*What you should do*
Reproduce every line below exactly as written; do not include the images.

*Stored data*
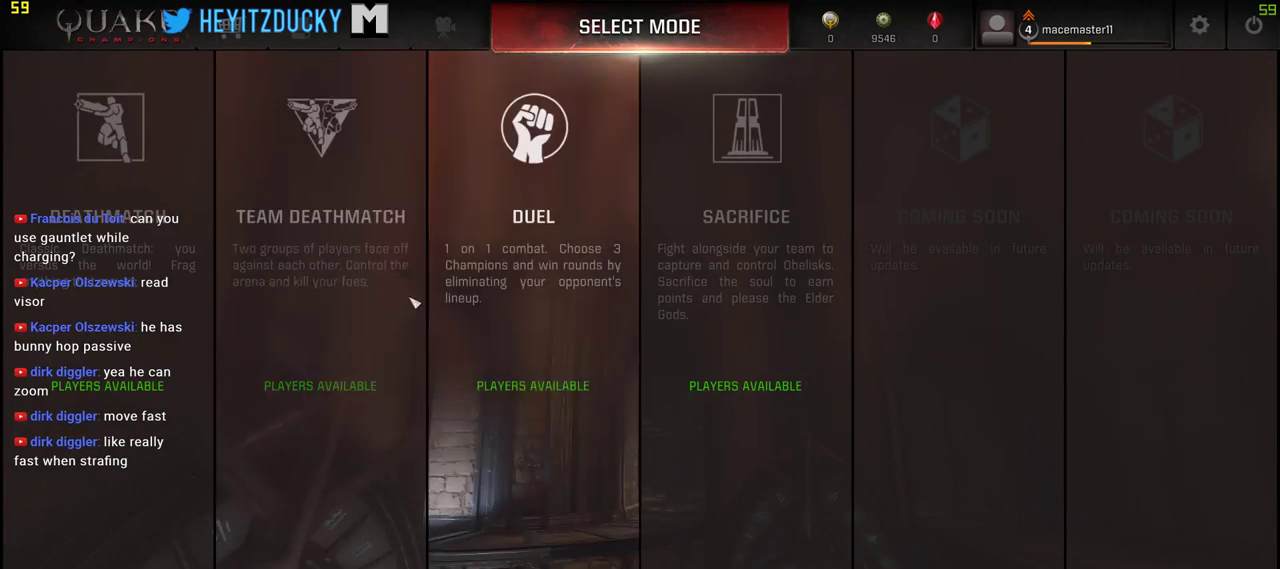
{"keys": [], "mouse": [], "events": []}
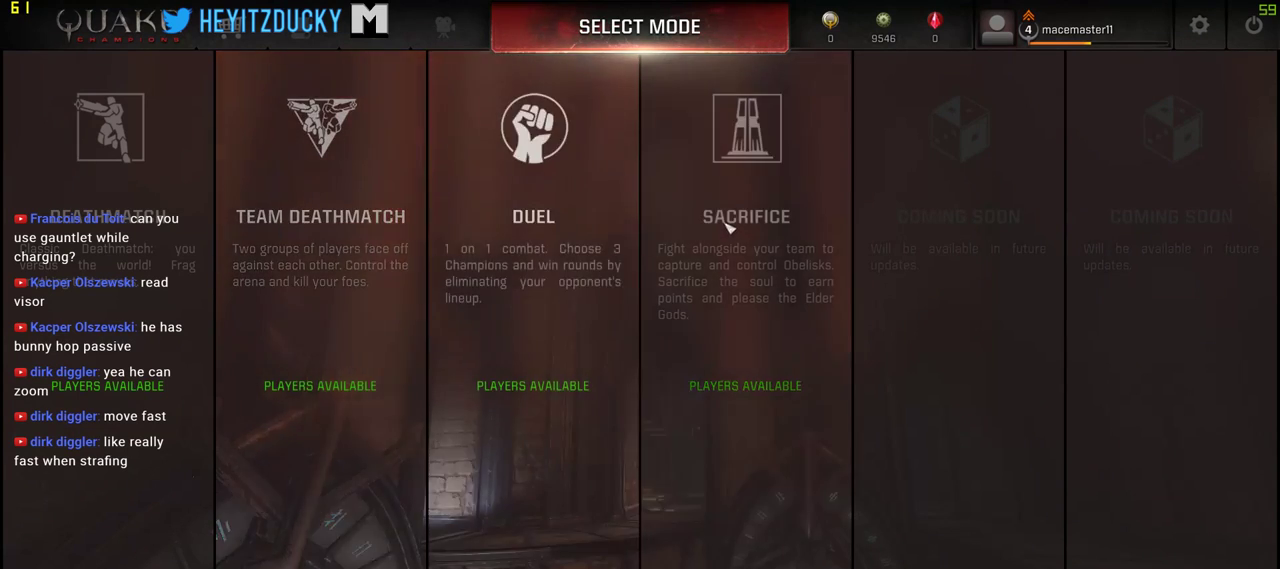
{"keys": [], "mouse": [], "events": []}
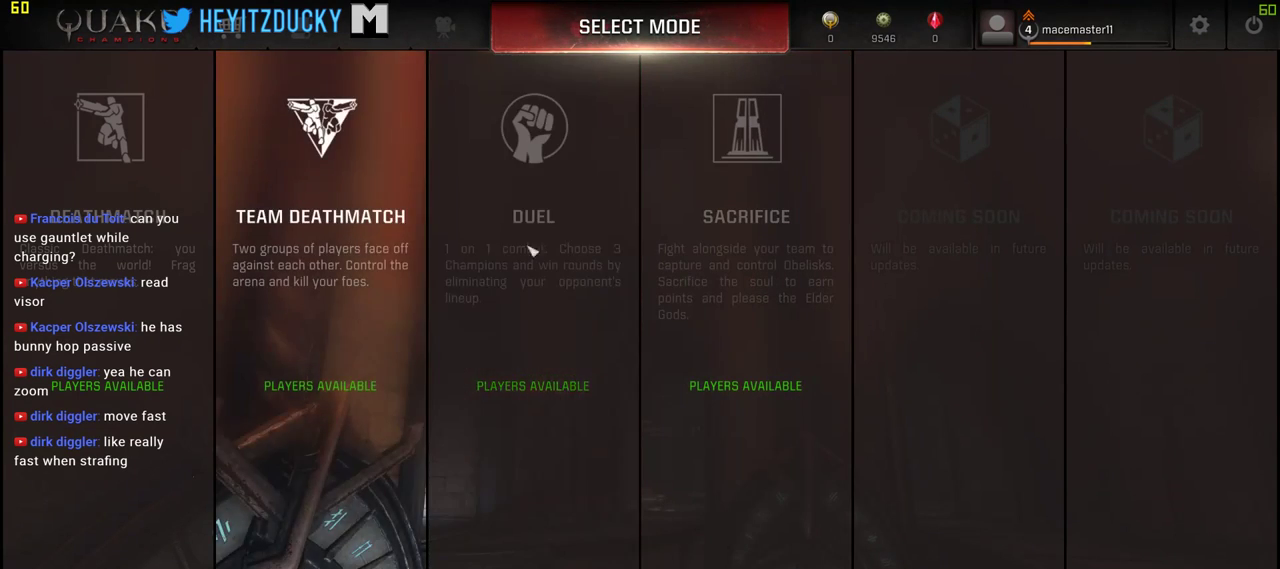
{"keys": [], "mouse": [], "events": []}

*Response below*
{"keys": [], "mouse": [], "events": []}
{"keys": [], "mouse": [], "events": []}
{"keys": [], "mouse": [], "events": []}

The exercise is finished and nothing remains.